## EXERCISE INPUTS
------------------------------------------------------------------------
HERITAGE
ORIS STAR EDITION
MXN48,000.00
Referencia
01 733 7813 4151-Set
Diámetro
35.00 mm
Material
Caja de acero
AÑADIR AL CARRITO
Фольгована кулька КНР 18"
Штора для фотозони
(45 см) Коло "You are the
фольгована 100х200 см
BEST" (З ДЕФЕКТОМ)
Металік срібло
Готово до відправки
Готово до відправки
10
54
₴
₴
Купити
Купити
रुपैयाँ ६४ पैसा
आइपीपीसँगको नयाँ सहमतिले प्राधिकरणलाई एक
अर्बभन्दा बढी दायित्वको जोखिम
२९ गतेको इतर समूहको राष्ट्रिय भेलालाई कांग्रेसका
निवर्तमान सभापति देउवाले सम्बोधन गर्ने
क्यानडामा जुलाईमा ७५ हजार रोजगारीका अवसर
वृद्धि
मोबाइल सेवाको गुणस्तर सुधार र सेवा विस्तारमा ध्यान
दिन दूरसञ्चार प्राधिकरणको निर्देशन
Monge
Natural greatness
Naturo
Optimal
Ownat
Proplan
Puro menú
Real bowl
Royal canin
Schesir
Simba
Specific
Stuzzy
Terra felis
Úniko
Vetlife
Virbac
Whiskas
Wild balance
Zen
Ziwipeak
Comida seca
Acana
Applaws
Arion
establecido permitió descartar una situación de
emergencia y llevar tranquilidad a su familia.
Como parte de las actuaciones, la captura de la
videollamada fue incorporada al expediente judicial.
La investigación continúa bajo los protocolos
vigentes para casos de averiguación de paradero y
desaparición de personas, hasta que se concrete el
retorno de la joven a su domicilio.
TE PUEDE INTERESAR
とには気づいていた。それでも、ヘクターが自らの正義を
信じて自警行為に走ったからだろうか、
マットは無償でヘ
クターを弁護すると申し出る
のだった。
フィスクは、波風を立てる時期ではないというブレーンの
------------------------------------------------------------------------
Give the data again. Keep every line identical.

## ANSWER BELOW
HERITAGE
ORIS STAR EDITION
MXN48,000.00
Referencia
01 733 7813 4151-Set
Diámetro
35.00 mm
Material
Caja de acero
AÑADIR AL CARRITO
Фольгована кулька КНР 18"
Штора для фотозони
(45 см) Коло "You are the
фольгована 100х200 см
BEST" (З ДЕФЕКТОМ)
Металік срібло
Готово до відправки
Готово до відправки
10
54
₴
₴
Купити
Купити
रुपैयाँ ६४ पैसा
आइपीपीसँगको नयाँ सहमतिले प्राधिकरणलाई एक
अर्बभन्दा बढी दायित्वको जोखिम
२९ गतेको इतर समूहको राष्ट्रिय भेलालाई कांग्रेसका
निवर्तमान सभापति देउवाले सम्बोधन गर्ने
क्यानडामा जुलाईमा ७५ हजार रोजगारीका अवसर
वृद्धि
मोबाइल सेवाको गुणस्तर सुधार र सेवा विस्तारमा ध्यान
दिन दूरसञ्चार प्राधिकरणको निर्देशन
Monge
Natural greatness
Naturo
Optimal
Ownat
Proplan
Puro menú
Real bowl
Royal canin
Schesir
Simba
Specific
Stuzzy
Terra felis
Úniko
Vetlife
Virbac
Whiskas
Wild balance
Zen
Ziwipeak
Comida seca
Acana
Applaws
Arion
establecido permitió descartar una situación de
emergencia y llevar tranquilidad a su familia.
Como parte de las actuaciones, la captura de la
videollamada fue incorporada al expediente judicial.
La investigación continúa bajo los protocolos
vigentes para casos de averiguación de paradero y
desaparición de personas, hasta que se concrete el
retorno de la joven a su domicilio.
TE PUEDE INTERESAR
とには気づいていた。それでも、ヘクターが自らの正義を
信じて自警行為に走ったからだろうか、
マットは無償でヘ
クターを弁護すると申し出る
のだった。
フィスクは、波風を立てる時期ではないというブレーンの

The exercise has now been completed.